Both Open the future.com and global guerrillas referenced a recent set of essays that basically argue the US's response to our financial collapse (Or in Jamais Cascio humorous thought, the Cha-Chingularity) looks like that of "emerging markets" like Russia or Argentina.

The Quiet Coup, by Simon Johnson, a former chief economist of the IMF.

Welcome to America, the World's Scariest Emerging Market, Desmond Lachman, a fellow at the American Enterprise Institute, was previously chief emerging market strategist at Salomon Smith Barney and deputy director of the International Monetary Fund's Policy and Review Department.

The End, Michael Lewis, author of Liar's Poker.

The Big Takeover, by Matt Taibbi for Rolling Stone.

The basic theme of many of those is that you're not going to get an economic recovery as long as your government is busy bailing out their industry friends who are in a hole bigger than your entire economy.

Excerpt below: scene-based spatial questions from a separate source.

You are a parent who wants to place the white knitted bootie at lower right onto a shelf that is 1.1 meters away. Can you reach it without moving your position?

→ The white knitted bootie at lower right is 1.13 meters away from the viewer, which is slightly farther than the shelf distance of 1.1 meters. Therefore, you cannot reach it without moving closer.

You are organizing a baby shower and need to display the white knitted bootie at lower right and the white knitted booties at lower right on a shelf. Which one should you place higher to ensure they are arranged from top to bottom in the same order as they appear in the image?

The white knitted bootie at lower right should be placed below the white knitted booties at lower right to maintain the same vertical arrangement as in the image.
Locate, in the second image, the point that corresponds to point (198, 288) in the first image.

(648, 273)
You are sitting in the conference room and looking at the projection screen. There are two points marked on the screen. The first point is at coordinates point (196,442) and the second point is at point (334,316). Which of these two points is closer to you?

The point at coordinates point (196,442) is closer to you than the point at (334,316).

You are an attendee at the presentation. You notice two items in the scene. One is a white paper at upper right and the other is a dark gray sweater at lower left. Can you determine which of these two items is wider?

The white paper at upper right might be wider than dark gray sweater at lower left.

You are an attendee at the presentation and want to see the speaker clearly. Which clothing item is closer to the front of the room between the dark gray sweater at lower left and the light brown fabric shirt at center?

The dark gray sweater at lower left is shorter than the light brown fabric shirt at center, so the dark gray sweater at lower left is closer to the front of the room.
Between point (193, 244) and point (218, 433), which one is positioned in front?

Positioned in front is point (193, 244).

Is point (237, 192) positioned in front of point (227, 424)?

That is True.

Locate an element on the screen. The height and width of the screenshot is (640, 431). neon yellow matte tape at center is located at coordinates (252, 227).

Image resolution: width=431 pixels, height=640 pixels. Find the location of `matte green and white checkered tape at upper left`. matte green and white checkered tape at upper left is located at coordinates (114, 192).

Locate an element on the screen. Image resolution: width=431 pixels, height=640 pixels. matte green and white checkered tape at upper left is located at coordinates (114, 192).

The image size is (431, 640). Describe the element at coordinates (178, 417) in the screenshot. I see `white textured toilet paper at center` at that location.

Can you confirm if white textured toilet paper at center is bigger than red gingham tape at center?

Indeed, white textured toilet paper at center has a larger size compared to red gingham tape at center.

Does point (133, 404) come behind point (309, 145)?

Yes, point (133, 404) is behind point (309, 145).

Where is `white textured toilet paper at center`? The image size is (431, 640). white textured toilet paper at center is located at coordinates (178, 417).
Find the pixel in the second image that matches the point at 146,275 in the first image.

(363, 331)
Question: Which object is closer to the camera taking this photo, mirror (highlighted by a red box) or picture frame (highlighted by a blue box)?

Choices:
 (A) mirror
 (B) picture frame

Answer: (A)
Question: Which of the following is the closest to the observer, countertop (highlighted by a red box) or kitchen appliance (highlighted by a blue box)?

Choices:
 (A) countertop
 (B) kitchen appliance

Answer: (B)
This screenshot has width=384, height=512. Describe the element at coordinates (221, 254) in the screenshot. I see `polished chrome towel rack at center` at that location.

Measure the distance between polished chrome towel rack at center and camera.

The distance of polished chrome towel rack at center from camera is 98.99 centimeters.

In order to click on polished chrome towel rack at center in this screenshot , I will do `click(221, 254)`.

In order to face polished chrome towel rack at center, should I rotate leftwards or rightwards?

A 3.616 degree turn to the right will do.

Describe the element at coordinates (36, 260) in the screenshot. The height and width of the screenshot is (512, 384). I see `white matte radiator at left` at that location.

Several of the economists recommend, force banks to properly value their assets (and stop living in a dream world), nationalize the ones who are now bankrupt (leaving the banks who didn't fuck up alone), wipe out the excess debt, auction the crap assets, and then auction off the cleaned up bank in smaller, more regional units.

It's time to update those anti-trust laws. No company should be big enough to be a threat to the economy.